What is needed: Can you put every line of the data, from the very start down through the line containing "scientific name: Eulogia ochrifrontella", into a JSON list of strings with one string per line and blank lines left out?

#### Exercise input

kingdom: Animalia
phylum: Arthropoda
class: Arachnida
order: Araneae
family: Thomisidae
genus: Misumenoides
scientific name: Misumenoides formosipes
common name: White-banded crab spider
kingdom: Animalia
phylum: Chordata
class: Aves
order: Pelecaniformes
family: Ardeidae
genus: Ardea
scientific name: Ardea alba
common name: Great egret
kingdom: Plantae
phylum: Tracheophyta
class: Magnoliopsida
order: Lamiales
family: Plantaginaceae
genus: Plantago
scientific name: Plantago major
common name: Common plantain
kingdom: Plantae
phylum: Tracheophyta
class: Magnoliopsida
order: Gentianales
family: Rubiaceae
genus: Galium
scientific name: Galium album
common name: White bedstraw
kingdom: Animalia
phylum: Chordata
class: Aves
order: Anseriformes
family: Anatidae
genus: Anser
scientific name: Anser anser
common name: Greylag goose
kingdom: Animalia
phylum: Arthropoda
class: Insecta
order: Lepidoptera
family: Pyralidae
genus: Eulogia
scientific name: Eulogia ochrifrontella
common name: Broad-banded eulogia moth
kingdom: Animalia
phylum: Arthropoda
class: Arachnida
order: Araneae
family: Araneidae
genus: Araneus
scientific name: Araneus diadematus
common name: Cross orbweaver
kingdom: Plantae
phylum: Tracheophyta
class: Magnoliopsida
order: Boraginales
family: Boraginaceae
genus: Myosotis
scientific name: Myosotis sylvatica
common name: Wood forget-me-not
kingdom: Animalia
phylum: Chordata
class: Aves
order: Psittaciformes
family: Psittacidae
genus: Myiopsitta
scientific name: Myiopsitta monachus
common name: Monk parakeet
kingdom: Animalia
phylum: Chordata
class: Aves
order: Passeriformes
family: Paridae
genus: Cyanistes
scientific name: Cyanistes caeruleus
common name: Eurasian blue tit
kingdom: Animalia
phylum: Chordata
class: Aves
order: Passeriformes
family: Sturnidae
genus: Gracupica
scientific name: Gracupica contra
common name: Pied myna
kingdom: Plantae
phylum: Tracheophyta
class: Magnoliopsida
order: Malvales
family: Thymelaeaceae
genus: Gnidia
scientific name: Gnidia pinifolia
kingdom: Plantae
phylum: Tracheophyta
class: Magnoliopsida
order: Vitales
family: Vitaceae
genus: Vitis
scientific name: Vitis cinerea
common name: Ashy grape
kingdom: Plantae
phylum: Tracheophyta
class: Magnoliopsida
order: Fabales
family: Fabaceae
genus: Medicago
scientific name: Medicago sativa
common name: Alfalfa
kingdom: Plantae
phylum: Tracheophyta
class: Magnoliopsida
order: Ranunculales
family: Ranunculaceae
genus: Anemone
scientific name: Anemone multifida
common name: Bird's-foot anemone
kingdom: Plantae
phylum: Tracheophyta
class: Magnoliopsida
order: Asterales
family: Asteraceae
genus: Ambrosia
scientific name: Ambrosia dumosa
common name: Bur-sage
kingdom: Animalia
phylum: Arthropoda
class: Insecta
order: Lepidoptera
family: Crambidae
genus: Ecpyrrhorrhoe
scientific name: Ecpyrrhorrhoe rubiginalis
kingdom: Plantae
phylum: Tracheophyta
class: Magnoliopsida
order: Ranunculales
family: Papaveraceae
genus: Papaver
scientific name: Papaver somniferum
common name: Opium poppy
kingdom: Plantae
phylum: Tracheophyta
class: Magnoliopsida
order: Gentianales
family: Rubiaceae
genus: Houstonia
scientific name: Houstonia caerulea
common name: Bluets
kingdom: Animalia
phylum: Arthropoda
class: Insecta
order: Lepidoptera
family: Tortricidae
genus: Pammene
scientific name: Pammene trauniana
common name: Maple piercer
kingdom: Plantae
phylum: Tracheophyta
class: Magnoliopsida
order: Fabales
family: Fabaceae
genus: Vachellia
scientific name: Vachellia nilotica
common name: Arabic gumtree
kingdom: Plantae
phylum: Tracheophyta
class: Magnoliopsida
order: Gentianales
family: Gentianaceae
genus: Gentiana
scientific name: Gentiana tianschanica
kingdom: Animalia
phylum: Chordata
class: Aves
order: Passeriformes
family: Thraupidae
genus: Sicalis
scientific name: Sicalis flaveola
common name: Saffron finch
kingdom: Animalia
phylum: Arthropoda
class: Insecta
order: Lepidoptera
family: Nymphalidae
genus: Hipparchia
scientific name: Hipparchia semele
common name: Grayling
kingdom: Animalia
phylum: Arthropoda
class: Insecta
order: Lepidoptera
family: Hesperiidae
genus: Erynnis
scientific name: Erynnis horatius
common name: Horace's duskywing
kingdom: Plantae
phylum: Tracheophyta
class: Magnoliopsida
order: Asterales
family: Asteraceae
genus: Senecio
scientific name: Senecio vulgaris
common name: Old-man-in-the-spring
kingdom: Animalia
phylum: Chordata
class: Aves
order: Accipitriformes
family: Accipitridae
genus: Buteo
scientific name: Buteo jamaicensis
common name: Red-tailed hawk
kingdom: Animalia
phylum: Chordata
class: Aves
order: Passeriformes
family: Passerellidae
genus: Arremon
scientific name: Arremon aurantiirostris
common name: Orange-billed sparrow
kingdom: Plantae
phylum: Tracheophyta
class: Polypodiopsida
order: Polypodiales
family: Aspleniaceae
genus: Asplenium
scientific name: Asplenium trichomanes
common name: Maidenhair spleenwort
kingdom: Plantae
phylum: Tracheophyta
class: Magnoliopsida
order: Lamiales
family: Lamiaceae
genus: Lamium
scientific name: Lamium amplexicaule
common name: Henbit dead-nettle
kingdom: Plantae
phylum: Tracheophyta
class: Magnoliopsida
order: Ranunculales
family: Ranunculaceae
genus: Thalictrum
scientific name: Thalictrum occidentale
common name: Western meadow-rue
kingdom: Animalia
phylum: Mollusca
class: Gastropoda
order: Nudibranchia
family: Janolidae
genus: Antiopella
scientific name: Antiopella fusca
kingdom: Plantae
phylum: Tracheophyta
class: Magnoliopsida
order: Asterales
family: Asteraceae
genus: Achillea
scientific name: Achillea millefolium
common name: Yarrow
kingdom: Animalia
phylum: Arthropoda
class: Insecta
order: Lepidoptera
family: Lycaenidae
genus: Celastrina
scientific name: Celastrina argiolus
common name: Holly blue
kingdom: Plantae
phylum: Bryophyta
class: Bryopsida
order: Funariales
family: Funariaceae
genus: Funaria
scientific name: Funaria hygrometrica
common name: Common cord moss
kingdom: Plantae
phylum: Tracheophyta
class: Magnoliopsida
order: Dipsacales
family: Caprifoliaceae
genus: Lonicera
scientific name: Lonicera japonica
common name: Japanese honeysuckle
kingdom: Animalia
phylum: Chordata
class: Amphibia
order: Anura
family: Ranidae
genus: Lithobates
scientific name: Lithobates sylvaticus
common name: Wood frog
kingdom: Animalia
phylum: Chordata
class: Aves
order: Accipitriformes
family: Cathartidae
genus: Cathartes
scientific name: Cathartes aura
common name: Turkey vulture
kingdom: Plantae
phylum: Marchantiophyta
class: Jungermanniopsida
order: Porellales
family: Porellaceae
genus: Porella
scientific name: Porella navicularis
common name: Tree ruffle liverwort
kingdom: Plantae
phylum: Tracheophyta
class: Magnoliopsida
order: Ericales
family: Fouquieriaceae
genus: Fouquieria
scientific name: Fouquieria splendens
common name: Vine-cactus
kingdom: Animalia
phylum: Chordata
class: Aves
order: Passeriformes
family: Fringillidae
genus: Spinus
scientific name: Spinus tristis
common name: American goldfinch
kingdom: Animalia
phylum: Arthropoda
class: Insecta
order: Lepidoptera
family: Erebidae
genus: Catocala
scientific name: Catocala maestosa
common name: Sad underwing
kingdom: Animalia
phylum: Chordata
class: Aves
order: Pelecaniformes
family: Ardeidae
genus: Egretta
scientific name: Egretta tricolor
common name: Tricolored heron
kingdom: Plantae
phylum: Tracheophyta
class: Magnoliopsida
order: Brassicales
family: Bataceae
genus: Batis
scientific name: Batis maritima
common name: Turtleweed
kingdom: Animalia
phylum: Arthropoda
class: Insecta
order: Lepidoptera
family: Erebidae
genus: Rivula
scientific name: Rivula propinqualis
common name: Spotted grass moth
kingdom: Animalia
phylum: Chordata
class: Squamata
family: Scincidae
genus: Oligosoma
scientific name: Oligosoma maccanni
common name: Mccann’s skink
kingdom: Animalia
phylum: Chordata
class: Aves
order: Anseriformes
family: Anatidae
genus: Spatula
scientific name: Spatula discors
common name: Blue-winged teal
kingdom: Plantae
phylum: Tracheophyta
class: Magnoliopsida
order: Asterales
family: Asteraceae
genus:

########

Response to the task:
[
  "kingdom: Animalia",
  "phylum: Arthropoda",
  "class: Arachnida",
  "order: Araneae",
  "family: Thomisidae",
  "genus: Misumenoides",
  "scientific name: Misumenoides formosipes",
  "common name: White-banded crab spider",
  "kingdom: Animalia",
  "phylum: Chordata",
  "class: Aves",
  "order: Pelecaniformes",
  "family: Ardeidae",
  "genus: Ardea",
  "scientific name: Ardea alba",
  "common name: Great egret",
  "kingdom: Plantae",
  "phylum: Tracheophyta",
  "class: Magnoliopsida",
  "order: Lamiales",
  "family: Plantaginaceae",
  "genus: Plantago",
  "scientific name: Plantago major",
  "common name: Common plantain",
  "kingdom: Plantae",
  "phylum: Tracheophyta",
  "class: Magnoliopsida",
  "order: Gentianales",
  "family: Rubiaceae",
  "genus: Galium",
  "scientific name: Galium album",
  "common name: White bedstraw",
  "kingdom: Animalia",
  "phylum: Chordata",
  "class: Aves",
  "order: Anseriformes",
  "family: Anatidae",
  "genus: Anser",
  "scientific name: Anser anser",
  "common name: Greylag goose",
  "kingdom: Animalia",
  "phylum: Arthropoda",
  "class: Insecta",
  "order: Lepidoptera",
  "family: Pyralidae",
  "genus: Eulogia",
  "scientific name: Eulogia ochrifrontella"
]